--- Extracted data ---
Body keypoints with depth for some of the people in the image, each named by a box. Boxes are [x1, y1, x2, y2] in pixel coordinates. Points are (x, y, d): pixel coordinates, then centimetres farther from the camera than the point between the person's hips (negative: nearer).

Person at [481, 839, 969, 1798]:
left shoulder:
---
--- Extracted data ---
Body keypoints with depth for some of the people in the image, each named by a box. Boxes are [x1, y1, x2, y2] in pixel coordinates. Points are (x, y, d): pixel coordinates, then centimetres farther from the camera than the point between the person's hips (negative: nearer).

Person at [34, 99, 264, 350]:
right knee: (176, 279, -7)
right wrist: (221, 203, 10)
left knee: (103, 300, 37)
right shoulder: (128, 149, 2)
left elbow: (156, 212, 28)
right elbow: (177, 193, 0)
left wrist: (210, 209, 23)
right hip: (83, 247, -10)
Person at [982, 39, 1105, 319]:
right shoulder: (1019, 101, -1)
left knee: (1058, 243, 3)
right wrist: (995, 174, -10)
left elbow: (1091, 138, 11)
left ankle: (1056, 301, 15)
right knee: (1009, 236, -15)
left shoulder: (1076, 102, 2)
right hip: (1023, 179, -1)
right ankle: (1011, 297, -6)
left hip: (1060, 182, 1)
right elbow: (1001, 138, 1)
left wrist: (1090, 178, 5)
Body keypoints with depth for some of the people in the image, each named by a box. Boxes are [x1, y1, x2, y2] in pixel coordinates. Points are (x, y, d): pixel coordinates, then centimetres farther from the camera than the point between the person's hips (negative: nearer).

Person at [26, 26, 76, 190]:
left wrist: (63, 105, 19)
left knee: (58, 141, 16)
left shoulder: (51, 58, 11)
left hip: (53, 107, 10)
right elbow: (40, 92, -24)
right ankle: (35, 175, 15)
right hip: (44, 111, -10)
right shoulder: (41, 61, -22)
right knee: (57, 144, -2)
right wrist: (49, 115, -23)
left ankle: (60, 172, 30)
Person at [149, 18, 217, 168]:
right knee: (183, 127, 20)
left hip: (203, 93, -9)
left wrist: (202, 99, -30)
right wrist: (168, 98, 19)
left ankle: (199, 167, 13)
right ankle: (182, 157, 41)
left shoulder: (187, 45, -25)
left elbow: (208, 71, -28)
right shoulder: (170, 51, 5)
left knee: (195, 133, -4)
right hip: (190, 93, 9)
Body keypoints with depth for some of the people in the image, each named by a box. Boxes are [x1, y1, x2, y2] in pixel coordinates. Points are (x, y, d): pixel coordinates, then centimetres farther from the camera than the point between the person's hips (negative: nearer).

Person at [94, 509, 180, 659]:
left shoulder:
---
--- Extracted data ---
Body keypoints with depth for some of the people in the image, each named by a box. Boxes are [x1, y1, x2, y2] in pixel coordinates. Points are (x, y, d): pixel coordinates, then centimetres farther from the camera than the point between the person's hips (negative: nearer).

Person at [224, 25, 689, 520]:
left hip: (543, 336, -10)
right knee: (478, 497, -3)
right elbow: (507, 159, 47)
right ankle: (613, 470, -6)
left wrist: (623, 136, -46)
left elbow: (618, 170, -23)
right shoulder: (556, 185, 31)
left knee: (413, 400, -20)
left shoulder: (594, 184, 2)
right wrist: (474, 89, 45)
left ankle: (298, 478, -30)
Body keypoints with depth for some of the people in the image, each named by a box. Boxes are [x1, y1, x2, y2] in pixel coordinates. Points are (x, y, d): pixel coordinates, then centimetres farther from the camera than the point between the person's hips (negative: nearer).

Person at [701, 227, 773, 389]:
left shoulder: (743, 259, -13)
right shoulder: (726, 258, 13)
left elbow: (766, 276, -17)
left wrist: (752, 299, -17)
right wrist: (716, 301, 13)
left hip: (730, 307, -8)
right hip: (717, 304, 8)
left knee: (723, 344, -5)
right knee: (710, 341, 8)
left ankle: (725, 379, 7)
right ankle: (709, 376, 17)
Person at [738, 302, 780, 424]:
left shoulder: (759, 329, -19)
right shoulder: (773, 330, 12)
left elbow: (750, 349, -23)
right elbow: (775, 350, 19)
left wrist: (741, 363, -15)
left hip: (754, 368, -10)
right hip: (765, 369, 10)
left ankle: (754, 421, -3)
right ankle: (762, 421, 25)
---
■ Instructions for the task ■
Check the listing above for "elbow". Show every line where it turns up.

■ Result of the exercise ■
left elbow: (156, 212, 28)
right elbow: (177, 193, 0)
left elbow: (1091, 138, 11)
right elbow: (1001, 138, 1)
right elbow: (40, 92, -24)
left elbow: (208, 71, -28)
right elbow: (507, 159, 47)
left elbow: (618, 170, -23)
left elbow: (766, 276, -17)
left elbow: (750, 349, -23)
right elbow: (775, 350, 19)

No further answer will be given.